WORK INSTRUCTIONS –
Using the data beneath, show every line that includes the word "SQUARE".
■ ■ ■ ■
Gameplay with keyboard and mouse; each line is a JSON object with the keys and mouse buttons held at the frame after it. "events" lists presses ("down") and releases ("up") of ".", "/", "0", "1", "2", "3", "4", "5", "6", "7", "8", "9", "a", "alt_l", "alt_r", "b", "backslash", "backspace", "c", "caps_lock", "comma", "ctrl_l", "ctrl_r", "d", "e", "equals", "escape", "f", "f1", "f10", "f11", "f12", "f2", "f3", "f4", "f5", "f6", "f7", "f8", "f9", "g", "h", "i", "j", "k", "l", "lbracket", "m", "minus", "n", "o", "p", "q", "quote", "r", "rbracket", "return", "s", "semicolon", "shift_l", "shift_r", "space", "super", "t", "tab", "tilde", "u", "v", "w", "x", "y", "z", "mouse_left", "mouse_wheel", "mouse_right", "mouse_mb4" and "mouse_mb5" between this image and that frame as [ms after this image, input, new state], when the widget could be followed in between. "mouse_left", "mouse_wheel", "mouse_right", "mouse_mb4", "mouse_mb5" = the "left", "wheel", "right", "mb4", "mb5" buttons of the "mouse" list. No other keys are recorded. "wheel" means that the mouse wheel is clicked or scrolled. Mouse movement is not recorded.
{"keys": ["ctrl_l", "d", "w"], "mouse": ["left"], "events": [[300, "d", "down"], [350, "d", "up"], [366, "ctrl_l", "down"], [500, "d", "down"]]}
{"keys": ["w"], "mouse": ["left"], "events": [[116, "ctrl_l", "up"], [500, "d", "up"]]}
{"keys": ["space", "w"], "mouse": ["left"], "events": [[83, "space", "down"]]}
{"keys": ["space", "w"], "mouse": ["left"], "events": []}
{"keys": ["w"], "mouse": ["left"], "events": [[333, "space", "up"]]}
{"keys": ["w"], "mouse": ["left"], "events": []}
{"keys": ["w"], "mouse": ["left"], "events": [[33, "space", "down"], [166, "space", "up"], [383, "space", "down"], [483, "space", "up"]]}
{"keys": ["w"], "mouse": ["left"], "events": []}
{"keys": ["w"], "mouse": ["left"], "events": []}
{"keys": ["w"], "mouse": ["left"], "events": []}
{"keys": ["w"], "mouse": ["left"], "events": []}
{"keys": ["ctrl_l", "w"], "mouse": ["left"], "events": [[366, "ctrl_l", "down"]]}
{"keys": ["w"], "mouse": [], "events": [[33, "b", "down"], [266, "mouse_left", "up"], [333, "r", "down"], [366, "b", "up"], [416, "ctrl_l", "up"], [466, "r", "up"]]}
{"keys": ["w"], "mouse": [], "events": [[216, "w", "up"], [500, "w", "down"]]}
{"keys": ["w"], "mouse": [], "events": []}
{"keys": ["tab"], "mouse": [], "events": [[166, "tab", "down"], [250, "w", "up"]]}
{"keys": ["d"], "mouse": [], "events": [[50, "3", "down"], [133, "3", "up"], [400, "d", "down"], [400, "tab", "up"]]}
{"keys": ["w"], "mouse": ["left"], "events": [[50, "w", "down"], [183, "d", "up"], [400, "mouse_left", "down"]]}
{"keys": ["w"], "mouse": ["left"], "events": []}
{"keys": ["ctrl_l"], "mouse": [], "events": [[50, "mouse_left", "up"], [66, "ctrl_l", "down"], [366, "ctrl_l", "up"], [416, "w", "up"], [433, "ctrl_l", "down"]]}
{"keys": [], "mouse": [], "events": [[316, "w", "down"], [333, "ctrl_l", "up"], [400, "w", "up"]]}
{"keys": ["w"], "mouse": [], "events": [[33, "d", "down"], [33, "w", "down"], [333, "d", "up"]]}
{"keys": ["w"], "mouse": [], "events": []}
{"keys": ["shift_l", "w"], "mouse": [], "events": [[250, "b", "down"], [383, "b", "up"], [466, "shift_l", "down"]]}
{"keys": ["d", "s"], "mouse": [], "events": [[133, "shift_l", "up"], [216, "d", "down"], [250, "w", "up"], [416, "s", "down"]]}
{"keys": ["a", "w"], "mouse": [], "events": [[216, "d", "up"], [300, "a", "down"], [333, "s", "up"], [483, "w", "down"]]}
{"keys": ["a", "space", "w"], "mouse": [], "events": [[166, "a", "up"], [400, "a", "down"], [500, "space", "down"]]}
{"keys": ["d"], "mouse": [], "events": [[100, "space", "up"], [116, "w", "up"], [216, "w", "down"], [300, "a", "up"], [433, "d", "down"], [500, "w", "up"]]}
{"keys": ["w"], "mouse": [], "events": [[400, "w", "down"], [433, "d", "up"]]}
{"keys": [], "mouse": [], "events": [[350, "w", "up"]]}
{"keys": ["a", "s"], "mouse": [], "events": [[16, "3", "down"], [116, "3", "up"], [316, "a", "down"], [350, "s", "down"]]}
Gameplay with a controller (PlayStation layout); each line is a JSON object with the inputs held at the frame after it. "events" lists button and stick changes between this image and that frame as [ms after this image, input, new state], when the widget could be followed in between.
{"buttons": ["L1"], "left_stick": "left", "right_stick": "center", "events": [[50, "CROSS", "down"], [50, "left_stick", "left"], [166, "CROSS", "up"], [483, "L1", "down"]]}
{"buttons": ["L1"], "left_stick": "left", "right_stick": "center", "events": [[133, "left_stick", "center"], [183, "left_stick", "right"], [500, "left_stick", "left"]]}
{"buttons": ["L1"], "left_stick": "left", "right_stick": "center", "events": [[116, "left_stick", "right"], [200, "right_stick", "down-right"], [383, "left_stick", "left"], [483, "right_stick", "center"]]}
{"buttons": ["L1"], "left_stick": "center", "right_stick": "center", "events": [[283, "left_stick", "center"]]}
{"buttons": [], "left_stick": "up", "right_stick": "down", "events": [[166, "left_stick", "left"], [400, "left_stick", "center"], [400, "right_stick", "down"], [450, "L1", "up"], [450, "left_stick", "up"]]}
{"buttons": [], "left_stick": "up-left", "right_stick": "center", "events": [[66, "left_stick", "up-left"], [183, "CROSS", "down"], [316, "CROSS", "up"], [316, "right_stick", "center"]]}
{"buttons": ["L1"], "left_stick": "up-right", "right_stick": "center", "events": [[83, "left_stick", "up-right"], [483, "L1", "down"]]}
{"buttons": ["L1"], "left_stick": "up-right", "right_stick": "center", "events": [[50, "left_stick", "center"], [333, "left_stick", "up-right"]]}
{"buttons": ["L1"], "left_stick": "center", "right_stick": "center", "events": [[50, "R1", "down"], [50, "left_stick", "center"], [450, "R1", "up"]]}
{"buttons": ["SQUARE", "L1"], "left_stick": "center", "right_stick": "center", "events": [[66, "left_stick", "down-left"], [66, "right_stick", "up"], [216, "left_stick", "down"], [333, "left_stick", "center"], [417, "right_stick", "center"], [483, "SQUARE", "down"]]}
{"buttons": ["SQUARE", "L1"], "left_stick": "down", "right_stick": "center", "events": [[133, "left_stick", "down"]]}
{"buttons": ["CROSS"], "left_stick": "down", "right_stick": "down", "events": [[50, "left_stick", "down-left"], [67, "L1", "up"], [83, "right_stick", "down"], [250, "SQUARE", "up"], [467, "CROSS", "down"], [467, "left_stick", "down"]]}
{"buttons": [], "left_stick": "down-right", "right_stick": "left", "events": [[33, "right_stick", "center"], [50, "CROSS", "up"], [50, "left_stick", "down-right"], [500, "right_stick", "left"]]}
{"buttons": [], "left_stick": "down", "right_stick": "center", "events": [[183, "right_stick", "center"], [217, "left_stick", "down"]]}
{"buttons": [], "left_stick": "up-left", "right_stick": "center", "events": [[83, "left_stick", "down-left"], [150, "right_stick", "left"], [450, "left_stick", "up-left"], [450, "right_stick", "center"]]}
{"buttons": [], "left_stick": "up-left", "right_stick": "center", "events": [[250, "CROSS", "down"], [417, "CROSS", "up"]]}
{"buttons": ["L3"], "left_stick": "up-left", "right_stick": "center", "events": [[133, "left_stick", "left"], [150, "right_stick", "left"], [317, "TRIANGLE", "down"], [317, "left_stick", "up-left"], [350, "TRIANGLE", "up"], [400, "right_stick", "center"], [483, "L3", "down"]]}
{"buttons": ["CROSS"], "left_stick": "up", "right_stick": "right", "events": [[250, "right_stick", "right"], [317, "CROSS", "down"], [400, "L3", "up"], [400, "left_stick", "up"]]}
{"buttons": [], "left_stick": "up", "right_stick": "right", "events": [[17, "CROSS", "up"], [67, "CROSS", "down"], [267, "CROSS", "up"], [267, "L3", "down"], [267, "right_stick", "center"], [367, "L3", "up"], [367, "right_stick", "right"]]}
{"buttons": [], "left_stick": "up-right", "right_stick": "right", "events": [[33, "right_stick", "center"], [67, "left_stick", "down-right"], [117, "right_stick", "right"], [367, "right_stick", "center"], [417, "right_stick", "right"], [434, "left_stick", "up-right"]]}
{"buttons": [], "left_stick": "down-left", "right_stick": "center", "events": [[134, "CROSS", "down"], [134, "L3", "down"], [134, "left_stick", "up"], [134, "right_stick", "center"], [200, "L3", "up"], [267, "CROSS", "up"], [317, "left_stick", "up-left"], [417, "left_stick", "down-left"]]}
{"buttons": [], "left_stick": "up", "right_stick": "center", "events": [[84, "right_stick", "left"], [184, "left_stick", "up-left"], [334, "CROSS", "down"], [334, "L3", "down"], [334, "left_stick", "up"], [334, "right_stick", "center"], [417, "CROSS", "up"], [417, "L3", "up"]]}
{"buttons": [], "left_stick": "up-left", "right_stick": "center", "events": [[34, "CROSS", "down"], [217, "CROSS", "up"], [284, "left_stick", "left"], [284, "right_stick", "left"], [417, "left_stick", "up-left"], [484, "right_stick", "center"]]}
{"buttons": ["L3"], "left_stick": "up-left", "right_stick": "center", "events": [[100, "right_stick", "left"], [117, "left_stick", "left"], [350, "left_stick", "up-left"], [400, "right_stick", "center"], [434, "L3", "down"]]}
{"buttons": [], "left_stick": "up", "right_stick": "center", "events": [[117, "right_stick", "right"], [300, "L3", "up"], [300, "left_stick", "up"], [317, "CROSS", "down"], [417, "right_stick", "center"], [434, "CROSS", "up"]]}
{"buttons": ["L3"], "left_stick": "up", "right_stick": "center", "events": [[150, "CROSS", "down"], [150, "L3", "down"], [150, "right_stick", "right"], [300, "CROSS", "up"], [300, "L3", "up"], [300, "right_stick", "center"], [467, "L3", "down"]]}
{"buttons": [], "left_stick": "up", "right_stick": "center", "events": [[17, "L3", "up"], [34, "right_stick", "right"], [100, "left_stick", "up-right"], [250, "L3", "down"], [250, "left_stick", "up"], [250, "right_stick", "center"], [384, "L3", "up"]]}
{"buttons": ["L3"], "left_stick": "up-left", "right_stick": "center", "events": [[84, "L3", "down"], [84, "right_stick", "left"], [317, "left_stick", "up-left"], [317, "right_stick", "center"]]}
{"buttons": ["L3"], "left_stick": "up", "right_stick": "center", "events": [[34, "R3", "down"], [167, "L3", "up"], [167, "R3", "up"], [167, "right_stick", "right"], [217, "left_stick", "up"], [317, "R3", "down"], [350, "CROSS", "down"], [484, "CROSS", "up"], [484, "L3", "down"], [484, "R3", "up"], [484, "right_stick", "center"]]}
■ ■ ■ ■
RESULT BELOW –
{"buttons": ["SQUARE", "L1"], "left_stick": "center", "right_stick": "center", "events": [[66, "left_stick", "down-left"], [66, "right_stick", "up"], [216, "left_stick", "down"], [333, "left_stick", "center"], [417, "right_stick", "center"], [483, "SQUARE", "down"]]}
{"buttons": ["SQUARE", "L1"], "left_stick": "down", "right_stick": "center", "events": [[133, "left_stick", "down"]]}
{"buttons": ["CROSS"], "left_stick": "down", "right_stick": "down", "events": [[50, "left_stick", "down-left"], [67, "L1", "up"], [83, "right_stick", "down"], [250, "SQUARE", "up"], [467, "CROSS", "down"], [467, "left_stick", "down"]]}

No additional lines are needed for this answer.